↓

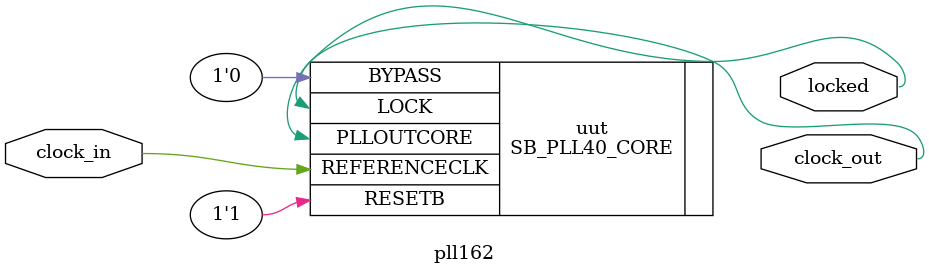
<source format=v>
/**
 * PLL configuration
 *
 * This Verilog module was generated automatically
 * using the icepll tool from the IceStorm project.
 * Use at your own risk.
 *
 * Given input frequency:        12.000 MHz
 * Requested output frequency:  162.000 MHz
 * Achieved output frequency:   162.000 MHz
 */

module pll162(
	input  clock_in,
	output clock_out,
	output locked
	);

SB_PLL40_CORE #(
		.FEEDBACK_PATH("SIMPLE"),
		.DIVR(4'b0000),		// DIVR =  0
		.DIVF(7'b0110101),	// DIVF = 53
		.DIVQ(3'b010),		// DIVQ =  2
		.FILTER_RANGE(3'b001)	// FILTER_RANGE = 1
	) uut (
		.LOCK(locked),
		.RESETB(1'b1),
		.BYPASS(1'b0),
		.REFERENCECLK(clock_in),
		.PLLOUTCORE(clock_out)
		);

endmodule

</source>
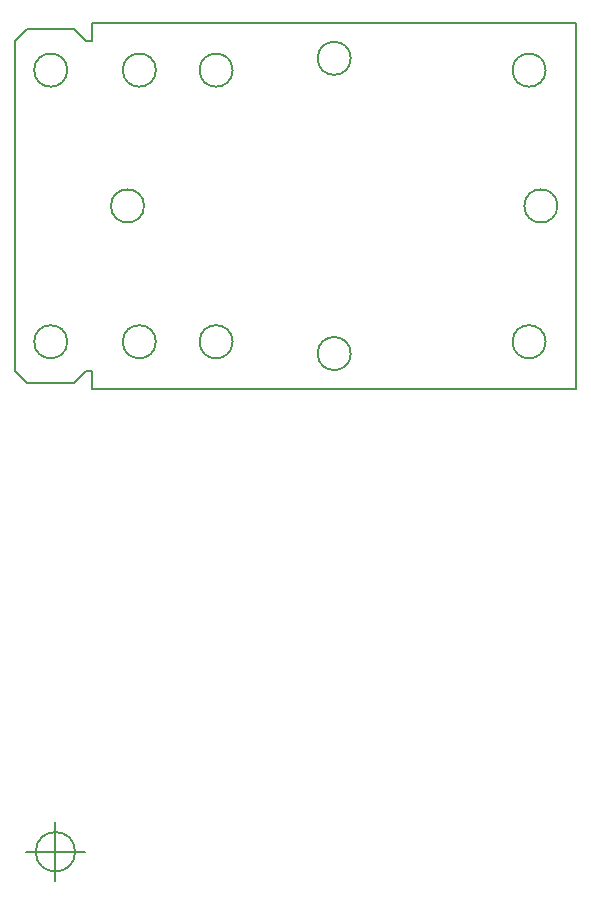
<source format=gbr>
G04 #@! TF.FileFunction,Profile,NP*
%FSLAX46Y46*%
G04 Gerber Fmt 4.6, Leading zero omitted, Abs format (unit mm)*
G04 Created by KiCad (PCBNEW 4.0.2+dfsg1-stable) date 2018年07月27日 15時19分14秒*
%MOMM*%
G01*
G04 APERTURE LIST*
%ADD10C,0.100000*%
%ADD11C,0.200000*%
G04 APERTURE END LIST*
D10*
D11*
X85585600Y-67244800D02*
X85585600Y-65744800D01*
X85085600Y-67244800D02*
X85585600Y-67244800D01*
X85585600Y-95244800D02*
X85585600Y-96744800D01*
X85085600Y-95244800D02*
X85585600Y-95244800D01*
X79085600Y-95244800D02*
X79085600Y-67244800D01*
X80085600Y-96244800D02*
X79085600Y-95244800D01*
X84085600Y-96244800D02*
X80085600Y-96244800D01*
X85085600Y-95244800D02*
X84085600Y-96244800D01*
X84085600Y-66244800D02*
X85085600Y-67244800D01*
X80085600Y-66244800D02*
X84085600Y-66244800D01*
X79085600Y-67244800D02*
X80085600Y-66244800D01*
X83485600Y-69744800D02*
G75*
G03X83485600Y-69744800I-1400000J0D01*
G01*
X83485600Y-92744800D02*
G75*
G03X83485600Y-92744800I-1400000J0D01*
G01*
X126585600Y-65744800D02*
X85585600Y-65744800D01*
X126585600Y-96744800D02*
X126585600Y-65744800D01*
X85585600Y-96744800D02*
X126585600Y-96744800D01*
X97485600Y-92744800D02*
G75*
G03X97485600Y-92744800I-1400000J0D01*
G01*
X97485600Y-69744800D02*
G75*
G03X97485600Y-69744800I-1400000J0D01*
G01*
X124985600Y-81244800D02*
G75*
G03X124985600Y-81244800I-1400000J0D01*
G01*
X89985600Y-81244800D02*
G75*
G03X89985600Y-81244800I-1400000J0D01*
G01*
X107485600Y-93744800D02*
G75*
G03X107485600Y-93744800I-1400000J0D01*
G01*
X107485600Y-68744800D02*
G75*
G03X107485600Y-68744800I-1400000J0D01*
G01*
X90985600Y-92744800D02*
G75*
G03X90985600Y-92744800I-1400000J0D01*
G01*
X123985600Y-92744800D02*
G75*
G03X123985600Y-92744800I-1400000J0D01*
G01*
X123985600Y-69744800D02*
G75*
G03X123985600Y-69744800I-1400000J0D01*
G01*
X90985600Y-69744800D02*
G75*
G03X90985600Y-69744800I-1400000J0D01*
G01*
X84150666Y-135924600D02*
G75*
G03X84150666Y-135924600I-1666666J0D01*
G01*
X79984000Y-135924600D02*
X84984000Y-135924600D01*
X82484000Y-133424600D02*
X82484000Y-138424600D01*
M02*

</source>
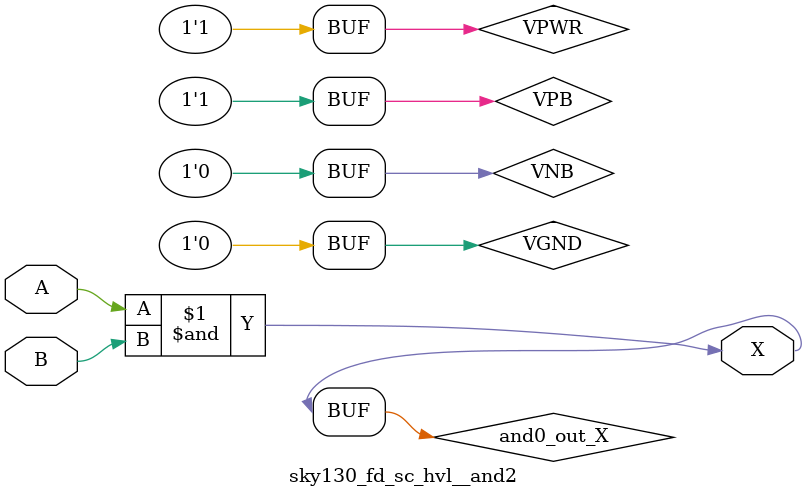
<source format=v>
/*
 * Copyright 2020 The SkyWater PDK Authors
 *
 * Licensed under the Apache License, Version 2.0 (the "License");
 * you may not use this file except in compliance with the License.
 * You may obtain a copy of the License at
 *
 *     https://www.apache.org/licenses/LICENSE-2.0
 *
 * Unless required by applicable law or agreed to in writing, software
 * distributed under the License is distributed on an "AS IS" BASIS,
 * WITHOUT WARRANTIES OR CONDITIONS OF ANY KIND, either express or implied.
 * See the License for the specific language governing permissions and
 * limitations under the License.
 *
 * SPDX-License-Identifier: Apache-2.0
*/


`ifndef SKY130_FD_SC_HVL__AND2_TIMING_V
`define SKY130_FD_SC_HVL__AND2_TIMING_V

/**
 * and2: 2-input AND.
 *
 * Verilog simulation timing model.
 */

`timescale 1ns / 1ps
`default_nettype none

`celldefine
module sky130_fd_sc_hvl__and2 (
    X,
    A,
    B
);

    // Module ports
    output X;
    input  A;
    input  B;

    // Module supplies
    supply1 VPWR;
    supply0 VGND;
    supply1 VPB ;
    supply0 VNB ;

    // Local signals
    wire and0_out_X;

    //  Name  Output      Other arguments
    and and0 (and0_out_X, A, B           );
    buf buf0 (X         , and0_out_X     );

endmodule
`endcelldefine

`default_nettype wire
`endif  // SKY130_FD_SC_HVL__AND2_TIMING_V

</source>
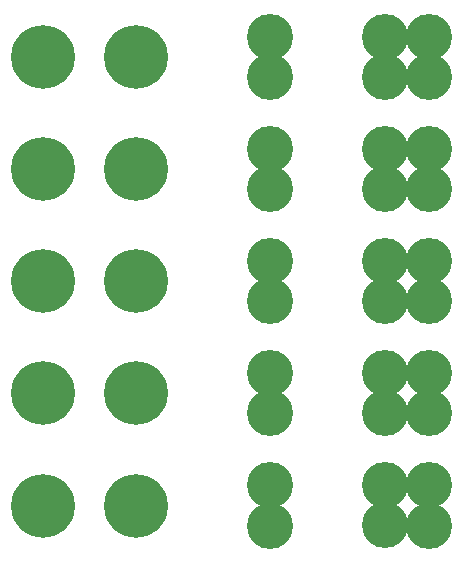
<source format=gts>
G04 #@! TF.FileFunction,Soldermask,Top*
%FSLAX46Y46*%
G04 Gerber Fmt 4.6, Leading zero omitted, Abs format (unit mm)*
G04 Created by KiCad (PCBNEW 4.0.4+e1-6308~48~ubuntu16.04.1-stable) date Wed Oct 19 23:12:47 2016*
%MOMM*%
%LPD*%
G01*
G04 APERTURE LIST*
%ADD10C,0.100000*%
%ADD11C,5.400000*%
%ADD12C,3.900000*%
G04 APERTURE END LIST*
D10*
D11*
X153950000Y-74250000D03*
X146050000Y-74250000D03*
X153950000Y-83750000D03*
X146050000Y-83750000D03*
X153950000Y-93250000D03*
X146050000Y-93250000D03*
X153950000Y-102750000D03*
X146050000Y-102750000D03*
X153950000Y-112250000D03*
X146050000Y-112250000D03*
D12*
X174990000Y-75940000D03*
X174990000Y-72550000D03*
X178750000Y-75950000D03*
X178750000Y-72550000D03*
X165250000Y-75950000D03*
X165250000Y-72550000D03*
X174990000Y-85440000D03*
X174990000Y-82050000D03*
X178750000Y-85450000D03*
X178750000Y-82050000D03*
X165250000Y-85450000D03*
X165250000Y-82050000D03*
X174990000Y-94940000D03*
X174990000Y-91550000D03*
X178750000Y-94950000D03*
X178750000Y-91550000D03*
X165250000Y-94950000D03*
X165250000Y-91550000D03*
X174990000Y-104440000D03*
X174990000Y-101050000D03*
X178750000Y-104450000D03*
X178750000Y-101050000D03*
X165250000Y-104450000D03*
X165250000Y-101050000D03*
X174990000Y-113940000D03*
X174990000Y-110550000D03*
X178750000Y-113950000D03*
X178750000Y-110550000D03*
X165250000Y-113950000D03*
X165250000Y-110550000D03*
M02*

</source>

↑

WHAT TO PRODUCE: Word-for-word repeat, images excluded: return all the data.

ANSWER BOX:
<source format=v>
/**
 * PLL configuration
 *
 * This Verilog module was generated automatically
 * using the icepll tool from the IceStorm project.
 * Use at your own risk.
 *
 * Given input frequency:        12.000 MHz
 * Requested output frequency:  162.000 MHz
 * Achieved output frequency:   162.000 MHz
 */

module pll162(
	input  clock_in,
	output clock_out,
	output locked
	);

SB_PLL40_CORE #(
		.FEEDBACK_PATH("SIMPLE"),
		.DIVR(4'b0000),		// DIVR =  0
		.DIVF(7'b0110101),	// DIVF = 53
		.DIVQ(3'b010),		// DIVQ =  2
		.FILTER_RANGE(3'b001)	// FILTER_RANGE = 1
	) uut (
		.LOCK(locked),
		.RESETB(1'b1),
		.BYPASS(1'b0),
		.REFERENCECLK(clock_in),
		.PLLOUTCORE(clock_out)
		);

endmodule

</source>
<source format=gbr>
G04 #@! TF.FileFunction,Profile,NP*
%FSLAX46Y46*%
G04 Gerber Fmt 4.6, Leading zero omitted, Abs format (unit mm)*
G04 Created by KiCad (PCBNEW 4.0.2+dfsg1-stable) date 2018年07月27日 15時19分14秒*
%MOMM*%
G01*
G04 APERTURE LIST*
%ADD10C,0.100000*%
%ADD11C,0.200000*%
G04 APERTURE END LIST*
D10*
D11*
X85585600Y-67244800D02*
X85585600Y-65744800D01*
X85085600Y-67244800D02*
X85585600Y-67244800D01*
X85585600Y-95244800D02*
X85585600Y-96744800D01*
X85085600Y-95244800D02*
X85585600Y-95244800D01*
X79085600Y-95244800D02*
X79085600Y-67244800D01*
X80085600Y-96244800D02*
X79085600Y-95244800D01*
X84085600Y-96244800D02*
X80085600Y-96244800D01*
X85085600Y-95244800D02*
X84085600Y-96244800D01*
X84085600Y-66244800D02*
X85085600Y-67244800D01*
X80085600Y-66244800D02*
X84085600Y-66244800D01*
X79085600Y-67244800D02*
X80085600Y-66244800D01*
X83485600Y-69744800D02*
G75*
G03X83485600Y-69744800I-1400000J0D01*
G01*
X83485600Y-92744800D02*
G75*
G03X83485600Y-92744800I-1400000J0D01*
G01*
X126585600Y-65744800D02*
X85585600Y-65744800D01*
X126585600Y-96744800D02*
X126585600Y-65744800D01*
X85585600Y-96744800D02*
X126585600Y-96744800D01*
X97485600Y-92744800D02*
G75*
G03X97485600Y-92744800I-1400000J0D01*
G01*
X97485600Y-69744800D02*
G75*
G03X97485600Y-69744800I-1400000J0D01*
G01*
X124985600Y-81244800D02*
G75*
G03X124985600Y-81244800I-1400000J0D01*
G01*
X89985600Y-81244800D02*
G75*
G03X89985600Y-81244800I-1400000J0D01*
G01*
X107485600Y-93744800D02*
G75*
G03X107485600Y-93744800I-1400000J0D01*
G01*
X107485600Y-68744800D02*
G75*
G03X107485600Y-68744800I-1400000J0D01*
G01*
X90985600Y-92744800D02*
G75*
G03X90985600Y-92744800I-1400000J0D01*
G01*
X123985600Y-92744800D02*
G75*
G03X123985600Y-92744800I-1400000J0D01*
G01*
X123985600Y-69744800D02*
G75*
G03X123985600Y-69744800I-1400000J0D01*
G01*
X90985600Y-69744800D02*
G75*
G03X90985600Y-69744800I-1400000J0D01*
G01*
X84150666Y-135924600D02*
G75*
G03X84150666Y-135924600I-1666666J0D01*
G01*
X79984000Y-135924600D02*
X84984000Y-135924600D01*
X82484000Y-133424600D02*
X82484000Y-138424600D01*
M02*

</source>
<source format=v>
/*
 * Copyright 2020 The SkyWater PDK Authors
 *
 * Licensed under the Apache License, Version 2.0 (the "License");
 * you may not use this file except in compliance with the License.
 * You may obtain a copy of the License at
 *
 *     https://www.apache.org/licenses/LICENSE-2.0
 *
 * Unless required by applicable law or agreed to in writing, software
 * distributed under the License is distributed on an "AS IS" BASIS,
 * WITHOUT WARRANTIES OR CONDITIONS OF ANY KIND, either express or implied.
 * See the License for the specific language governing permissions and
 * limitations under the License.
 *
 * SPDX-License-Identifier: Apache-2.0
*/


`ifndef SKY130_FD_SC_HVL__AND2_TIMING_V
`define SKY130_FD_SC_HVL__AND2_TIMING_V

/**
 * and2: 2-input AND.
 *
 * Verilog simulation timing model.
 */

`timescale 1ns / 1ps
`default_nettype none

`celldefine
module sky130_fd_sc_hvl__and2 (
    X,
    A,
    B
);

    // Module ports
    output X;
    input  A;
    input  B;

    // Module supplies
    supply1 VPWR;
    supply0 VGND;
    supply1 VPB ;
    supply0 VNB ;

    // Local signals
    wire and0_out_X;

    //  Name  Output      Other arguments
    and and0 (and0_out_X, A, B           );
    buf buf0 (X         , and0_out_X     );

endmodule
`endcelldefine

`default_nettype wire
`endif  // SKY130_FD_SC_HVL__AND2_TIMING_V

</source>
<source format=gts>
G04 #@! TF.FileFunction,Soldermask,Top*
%FSLAX46Y46*%
G04 Gerber Fmt 4.6, Leading zero omitted, Abs format (unit mm)*
G04 Created by KiCad (PCBNEW 4.0.4+e1-6308~48~ubuntu16.04.1-stable) date Wed Oct 19 23:12:47 2016*
%MOMM*%
%LPD*%
G01*
G04 APERTURE LIST*
%ADD10C,0.100000*%
%ADD11C,5.400000*%
%ADD12C,3.900000*%
G04 APERTURE END LIST*
D10*
D11*
X153950000Y-74250000D03*
X146050000Y-74250000D03*
X153950000Y-83750000D03*
X146050000Y-83750000D03*
X153950000Y-93250000D03*
X146050000Y-93250000D03*
X153950000Y-102750000D03*
X146050000Y-102750000D03*
X153950000Y-112250000D03*
X146050000Y-112250000D03*
D12*
X174990000Y-75940000D03*
X174990000Y-72550000D03*
X178750000Y-75950000D03*
X178750000Y-72550000D03*
X165250000Y-75950000D03*
X165250000Y-72550000D03*
X174990000Y-85440000D03*
X174990000Y-82050000D03*
X178750000Y-85450000D03*
X178750000Y-82050000D03*
X165250000Y-85450000D03*
X165250000Y-82050000D03*
X174990000Y-94940000D03*
X174990000Y-91550000D03*
X178750000Y-94950000D03*
X178750000Y-91550000D03*
X165250000Y-94950000D03*
X165250000Y-91550000D03*
X174990000Y-104440000D03*
X174990000Y-101050000D03*
X178750000Y-104450000D03*
X178750000Y-101050000D03*
X165250000Y-104450000D03*
X165250000Y-101050000D03*
X174990000Y-113940000D03*
X174990000Y-110550000D03*
X178750000Y-113950000D03*
X178750000Y-110550000D03*
X165250000Y-113950000D03*
X165250000Y-110550000D03*
M02*

</source>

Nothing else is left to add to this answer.